| AIM OF THE EXERCISE |
Report every line of the data where the string "Left" appears.

INFORMATION Start Marker

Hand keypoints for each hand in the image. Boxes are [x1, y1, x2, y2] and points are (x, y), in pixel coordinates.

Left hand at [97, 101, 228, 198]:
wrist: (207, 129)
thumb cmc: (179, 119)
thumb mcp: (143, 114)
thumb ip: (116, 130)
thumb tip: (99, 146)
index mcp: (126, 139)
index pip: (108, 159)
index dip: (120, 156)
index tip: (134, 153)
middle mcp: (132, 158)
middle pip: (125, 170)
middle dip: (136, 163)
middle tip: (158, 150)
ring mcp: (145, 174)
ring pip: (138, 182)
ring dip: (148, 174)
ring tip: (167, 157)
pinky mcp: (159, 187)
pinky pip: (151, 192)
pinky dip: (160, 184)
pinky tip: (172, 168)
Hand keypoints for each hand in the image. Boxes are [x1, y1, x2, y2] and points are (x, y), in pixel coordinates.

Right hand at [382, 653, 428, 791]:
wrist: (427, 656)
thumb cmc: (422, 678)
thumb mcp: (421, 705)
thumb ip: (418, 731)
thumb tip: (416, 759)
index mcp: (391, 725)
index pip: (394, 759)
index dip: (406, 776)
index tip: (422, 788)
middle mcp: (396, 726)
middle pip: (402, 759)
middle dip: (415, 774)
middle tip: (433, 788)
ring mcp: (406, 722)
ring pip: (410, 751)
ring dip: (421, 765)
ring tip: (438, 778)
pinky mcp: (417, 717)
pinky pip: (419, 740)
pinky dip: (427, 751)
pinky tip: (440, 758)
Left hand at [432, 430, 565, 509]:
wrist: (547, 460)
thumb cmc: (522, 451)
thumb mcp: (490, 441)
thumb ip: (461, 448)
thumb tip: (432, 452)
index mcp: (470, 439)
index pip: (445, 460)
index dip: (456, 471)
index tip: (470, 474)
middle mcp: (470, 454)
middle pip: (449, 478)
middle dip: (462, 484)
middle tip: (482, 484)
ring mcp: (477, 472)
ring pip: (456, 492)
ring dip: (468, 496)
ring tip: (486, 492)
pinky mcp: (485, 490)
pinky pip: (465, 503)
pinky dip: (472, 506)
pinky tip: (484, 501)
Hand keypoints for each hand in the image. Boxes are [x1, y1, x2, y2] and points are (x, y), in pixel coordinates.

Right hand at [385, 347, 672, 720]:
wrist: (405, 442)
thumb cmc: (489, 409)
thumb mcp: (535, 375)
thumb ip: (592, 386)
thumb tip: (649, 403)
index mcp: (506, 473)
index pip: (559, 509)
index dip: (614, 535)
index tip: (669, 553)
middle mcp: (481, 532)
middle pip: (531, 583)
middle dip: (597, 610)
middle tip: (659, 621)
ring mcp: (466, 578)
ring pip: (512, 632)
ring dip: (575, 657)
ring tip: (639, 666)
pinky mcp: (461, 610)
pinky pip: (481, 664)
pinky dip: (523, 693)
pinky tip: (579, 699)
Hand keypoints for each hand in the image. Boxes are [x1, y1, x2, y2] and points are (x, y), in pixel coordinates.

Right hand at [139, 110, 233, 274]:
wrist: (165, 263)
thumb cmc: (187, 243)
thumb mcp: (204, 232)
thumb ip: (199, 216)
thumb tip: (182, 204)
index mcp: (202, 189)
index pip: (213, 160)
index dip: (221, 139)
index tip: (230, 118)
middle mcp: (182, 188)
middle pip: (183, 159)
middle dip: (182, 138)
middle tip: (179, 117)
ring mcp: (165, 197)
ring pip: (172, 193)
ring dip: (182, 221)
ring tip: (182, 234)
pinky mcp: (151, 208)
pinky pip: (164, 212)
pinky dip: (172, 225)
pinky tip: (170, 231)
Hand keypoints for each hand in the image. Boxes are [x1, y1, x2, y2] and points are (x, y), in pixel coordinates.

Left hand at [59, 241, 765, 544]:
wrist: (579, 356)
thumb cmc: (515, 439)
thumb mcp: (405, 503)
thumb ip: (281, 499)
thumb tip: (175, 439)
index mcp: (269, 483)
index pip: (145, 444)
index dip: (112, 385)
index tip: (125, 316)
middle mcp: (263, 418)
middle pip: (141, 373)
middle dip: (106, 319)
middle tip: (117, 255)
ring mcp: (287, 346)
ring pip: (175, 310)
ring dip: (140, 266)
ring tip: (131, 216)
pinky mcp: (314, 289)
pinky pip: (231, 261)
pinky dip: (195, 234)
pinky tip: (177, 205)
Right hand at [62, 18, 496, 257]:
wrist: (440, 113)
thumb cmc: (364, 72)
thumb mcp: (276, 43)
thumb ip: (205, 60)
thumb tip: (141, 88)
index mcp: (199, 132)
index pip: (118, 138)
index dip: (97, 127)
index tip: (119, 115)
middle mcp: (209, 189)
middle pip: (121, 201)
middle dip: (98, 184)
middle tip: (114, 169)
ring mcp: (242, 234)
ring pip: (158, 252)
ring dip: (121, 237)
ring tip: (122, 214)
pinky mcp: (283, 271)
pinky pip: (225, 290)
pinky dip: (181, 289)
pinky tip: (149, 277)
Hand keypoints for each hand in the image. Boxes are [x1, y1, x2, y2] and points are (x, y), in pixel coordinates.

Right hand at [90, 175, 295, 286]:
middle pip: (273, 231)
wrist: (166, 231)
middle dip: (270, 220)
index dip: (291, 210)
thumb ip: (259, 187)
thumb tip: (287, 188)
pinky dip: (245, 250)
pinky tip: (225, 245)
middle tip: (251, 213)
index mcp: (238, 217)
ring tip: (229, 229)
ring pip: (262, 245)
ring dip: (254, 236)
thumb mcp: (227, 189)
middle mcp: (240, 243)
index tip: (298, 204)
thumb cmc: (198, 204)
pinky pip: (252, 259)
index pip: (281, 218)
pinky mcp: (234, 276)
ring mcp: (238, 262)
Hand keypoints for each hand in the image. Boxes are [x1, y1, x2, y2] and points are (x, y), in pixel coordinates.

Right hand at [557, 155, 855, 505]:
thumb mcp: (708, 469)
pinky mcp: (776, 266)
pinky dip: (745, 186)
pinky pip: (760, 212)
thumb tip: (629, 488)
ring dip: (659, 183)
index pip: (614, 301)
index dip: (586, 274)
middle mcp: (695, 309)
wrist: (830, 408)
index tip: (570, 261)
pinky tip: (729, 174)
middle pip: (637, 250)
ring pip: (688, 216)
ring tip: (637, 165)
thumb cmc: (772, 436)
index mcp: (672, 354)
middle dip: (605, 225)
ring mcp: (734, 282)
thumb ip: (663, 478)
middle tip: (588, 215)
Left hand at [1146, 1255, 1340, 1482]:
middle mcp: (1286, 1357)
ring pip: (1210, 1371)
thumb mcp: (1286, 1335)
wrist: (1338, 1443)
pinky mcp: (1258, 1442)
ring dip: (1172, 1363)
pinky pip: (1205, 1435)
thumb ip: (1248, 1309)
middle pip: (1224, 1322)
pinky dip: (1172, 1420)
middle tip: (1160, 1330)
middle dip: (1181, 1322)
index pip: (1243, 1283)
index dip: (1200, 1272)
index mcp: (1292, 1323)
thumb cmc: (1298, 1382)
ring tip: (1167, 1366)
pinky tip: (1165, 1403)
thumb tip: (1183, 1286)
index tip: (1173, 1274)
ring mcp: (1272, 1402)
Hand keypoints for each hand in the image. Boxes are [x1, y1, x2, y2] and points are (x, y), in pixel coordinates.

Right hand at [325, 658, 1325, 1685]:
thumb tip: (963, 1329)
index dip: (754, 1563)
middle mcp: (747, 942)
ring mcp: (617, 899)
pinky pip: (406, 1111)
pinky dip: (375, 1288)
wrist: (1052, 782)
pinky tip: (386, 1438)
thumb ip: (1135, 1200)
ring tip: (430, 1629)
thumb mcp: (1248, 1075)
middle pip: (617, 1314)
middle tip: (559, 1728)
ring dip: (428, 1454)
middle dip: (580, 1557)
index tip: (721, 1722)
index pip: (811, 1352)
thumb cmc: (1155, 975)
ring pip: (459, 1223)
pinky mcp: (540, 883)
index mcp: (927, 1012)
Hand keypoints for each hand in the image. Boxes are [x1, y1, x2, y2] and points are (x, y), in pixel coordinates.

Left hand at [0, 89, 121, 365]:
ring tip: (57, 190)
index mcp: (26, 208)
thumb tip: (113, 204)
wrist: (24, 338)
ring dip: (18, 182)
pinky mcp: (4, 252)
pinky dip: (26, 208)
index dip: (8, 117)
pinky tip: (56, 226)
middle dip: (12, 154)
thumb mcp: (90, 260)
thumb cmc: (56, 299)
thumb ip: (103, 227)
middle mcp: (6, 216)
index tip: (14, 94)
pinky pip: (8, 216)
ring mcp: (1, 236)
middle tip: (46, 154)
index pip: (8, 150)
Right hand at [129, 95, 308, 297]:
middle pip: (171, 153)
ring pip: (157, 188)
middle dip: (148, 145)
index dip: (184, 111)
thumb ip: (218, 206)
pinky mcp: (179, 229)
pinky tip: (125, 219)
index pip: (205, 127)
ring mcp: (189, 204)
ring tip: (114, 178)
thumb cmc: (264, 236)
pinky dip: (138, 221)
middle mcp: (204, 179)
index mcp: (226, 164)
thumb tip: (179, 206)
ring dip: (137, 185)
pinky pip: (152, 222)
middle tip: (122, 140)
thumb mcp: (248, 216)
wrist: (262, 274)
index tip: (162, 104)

INFORMATION End Marker

| OUTPUT FOR THIS EXERCISE |
Left hand at [97, 101, 228, 198]:
Left hand at [432, 430, 565, 509]:
Left hand at [59, 241, 765, 544]:
Left hand at [1146, 1255, 1340, 1482]:
Left hand at [0, 89, 121, 365]:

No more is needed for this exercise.